Brief ->
Word for word, copy the records and drop the pictures.

┄┄┄┄┄┄┄┄┄┄┄┄┄┄┄┄┄┄┄┄

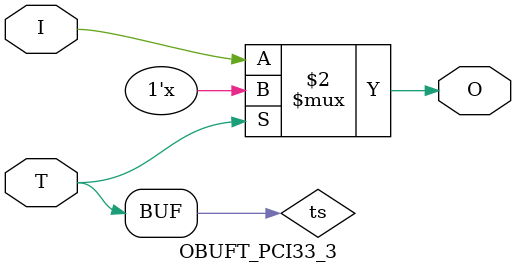
<source format=v>

/*

FUNCTION	: TRI-STATE OUTPUT BUFFER

*/

`celldefine
`timescale  100 ps / 10 ps

module OBUFT_PCI33_3 (O, I, T);

    output O;

    input  I, T;

    or O1 (ts, 1'b0, T);
    bufif0 T1 (O, I, ts);

endmodule

</source>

┄┄┄┄┄┄┄┄┄┄┄┄┄┄┄┄┄┄┄┄

Output below ->
<source format=v>

/*

FUNCTION	: TRI-STATE OUTPUT BUFFER

*/

`celldefine
`timescale  100 ps / 10 ps

module OBUFT_PCI33_3 (O, I, T);

    output O;

    input  I, T;

    or O1 (ts, 1'b0, T);
    bufif0 T1 (O, I, ts);

endmodule

</source>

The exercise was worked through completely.